**Problem to work on**
Please show every line in the data below that contains the word "Почвобрикет", treating uppercase and lowercase as different.

Stored records
================

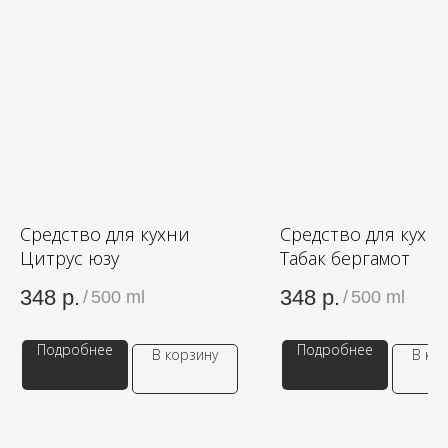
OZON
WB
Средство для кухни
Средство для кухн
ЗОЛОТОЕ ЯБЛОКО
Цитрус юзу
Табак бергамот
LAMODA
348
р.
348
р.
/
500 ml
/
500 ml
Подробнее
Подробнее
В корзину
В ко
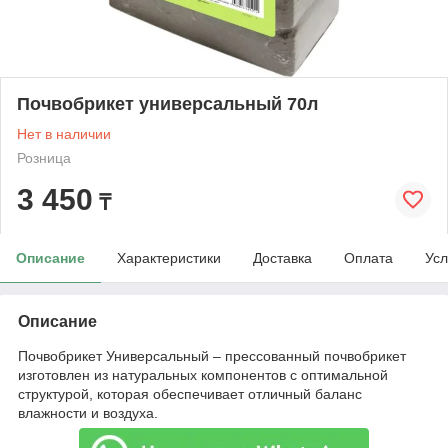
Почвобрикет универсальный 70л
Нет в наличии
Розница
3 450
₸
Описание
Характеристики
Доставка
Оплата
Усл
Описание
Почвобрикет Универсальный – прессованный почвобрикет
изготовлен из натуральных компонентов с оптимальной
структурой, которая обеспечивает отличный баланс
влажности и воздуха.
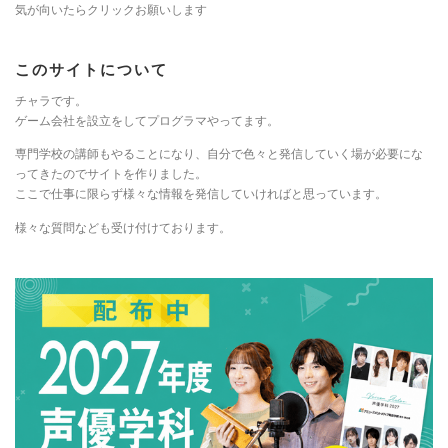
気が向いたらクリックお願いします
このサイトについて
チャラです。
ゲーム会社を設立をしてプログラマやってます。
専門学校の講師もやることになり、自分で色々と発信していく場が必要にな
ってきたのでサイトを作りました。
ここで仕事に限らず様々な情報を発信していければと思っています。
様々な質問なども受け付けております。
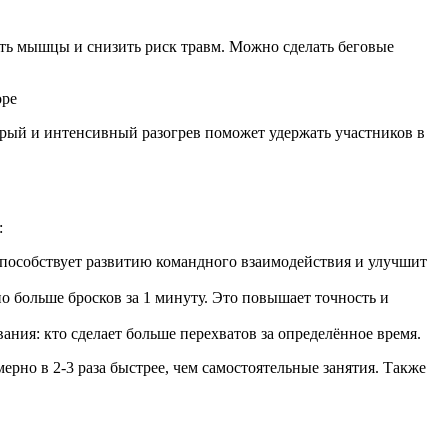
ить мышцы и снизить риск травм. Можно сделать беговые
трый и интенсивный разогрев поможет удержать участников в
:
о способствует развитию командного взаимодействия и улучшит
о больше бросков за 1 минуту. Это повышает точность и
ния: кто сделает больше перехватов за определённое время.
но в 2-3 раза быстрее, чем самостоятельные занятия. Также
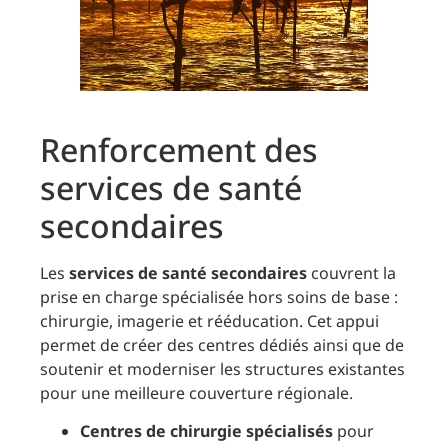
Renforcement des
services de santé
secondaires
Les
services de santé secondaires
couvrent la
prise en charge spécialisée hors soins de base :
chirurgie, imagerie et rééducation. Cet appui
permet de créer des centres dédiés ainsi que de
soutenir et moderniser les structures existantes
pour une meilleure couverture régionale.
Centres de chirurgie spécialisés
pour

================

**Output**
Почвобрикет универсальный 70л
Почвобрикет Универсальный – прессованный почвобрикет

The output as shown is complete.